● Excerpt to read:

────────────────

Civilisation – and Some Discontents
For a variety of personal reasons, I recently found myself on a Sunday night in a hotel room with a limited choice of TV channels. Here in the UK, it is the 60th anniversary of the launch of the BBC’s second terrestrial channel. It is hard in a world of almost infinite streaming to recognize what a big deal this was. Suddenly there were three choices instead of two every evening! Moreover, BBC2 transmitted in colour, which we had never had before in the UK, and had a relatively highbrow mission. The BBC has always been directed to ‘inform, educate and entertain.’ Initially at least, BBC2 was focussed on the first two elements, leaving BBC1 to deliver popular comedy, game shows, soaps and the like. One of its flagship commissions was a series called Civilisation by an art historian, Kenneth Clark. He was a prominent scholar and leading figure in arts administration., with some broadcasting experience making arts programmes for the commercial channel.
The series aired while I was an undergraduate and I missed most of its initial screening and the later repeats on BBC1. In my day, students had other things to do than watch TV… The combined screenings established a large UK audience for high-concept television. The series was also shown on PBS to great acclaim and large audiences. In their time, the programmes were clearly a major cultural event. This impact continues in the BBC’s decision to screen it again as part of the anniversary celebrations for BBC2, although now on its fourth channel.

────────────────

● Exercise aim:
Extend the essay on the BBC2 anniversary and the Civilisation series with a few more paragraphs in the same first-person voice, starting after its final sentence.

────────────────

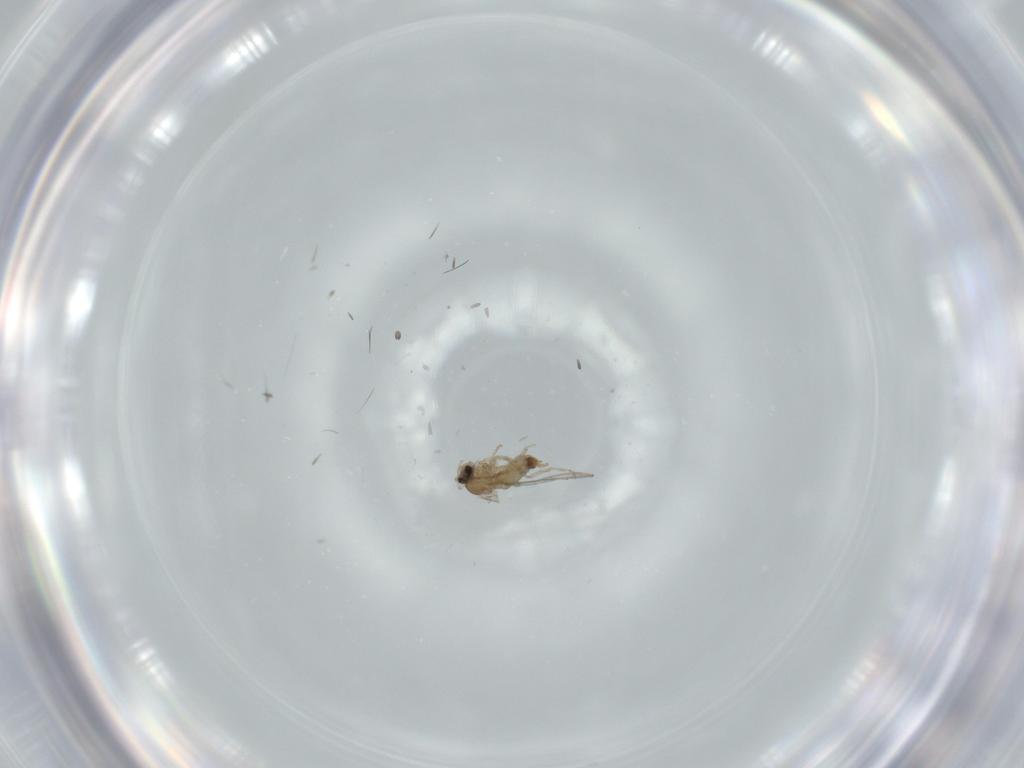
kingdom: Animalia
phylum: Arthropoda
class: Insecta
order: Diptera
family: Cecidomyiidae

────────────────

● Exercise response:
It is certainly a reminder of what used to be possible in terms of information and education on terrestrial television. Clark’s present-day counterparts are expected to entertain as much as enlighten. One of them, Mary Beard, a distinguished classical historian, presented a brief introduction to the rescreening of the first episode. She admired the daring and the visualization but cautioned against the implicit values and the self-confident pronouncements about barbarism and civilisation made by Clark. In the 1960s, a white male historian could speak with authority on matters that would now be contested. In fairness, Clark, himself, would probably have acknowledged this. In the ‘book of the series’ he gives a rather testy response to critics of the omission of non-European societies, noting that it was absurd to think that someone who had played such a leading role in arts policy would be unaware of these. He was, however, working to a commission and a budget, which it later emerged, overspent by about GBP 0.5 million (about GBP 10 million in today’s money).
In some ways, though, it is more interesting to reflect on the way the evidence base itself has changed. Sixty years of scholarship and archaeology have shaken some of the simple narrative of barbarism versus civilisation, and of gallant Atlantic peoples preserving the light in the face of the collapse of the Mediterranean empires. Four topics seem particularly important.
First, it is obvious from the first minutes of the programme that Clark does not have a feel for women’s contributions to art and culture, except perhaps to be decorated by the rich, and richly filmed, jewellery on display. Why would their work on textiles and embroidery not enjoy equal status with the work of the goldsmiths, who are assumed to be male without any specific supporting evidence. Precious metals may survive more easily than fabrics but there are enough examples from the Bayeux Tapestry onwards to glimpse what would once have decorated churches and palaces alike.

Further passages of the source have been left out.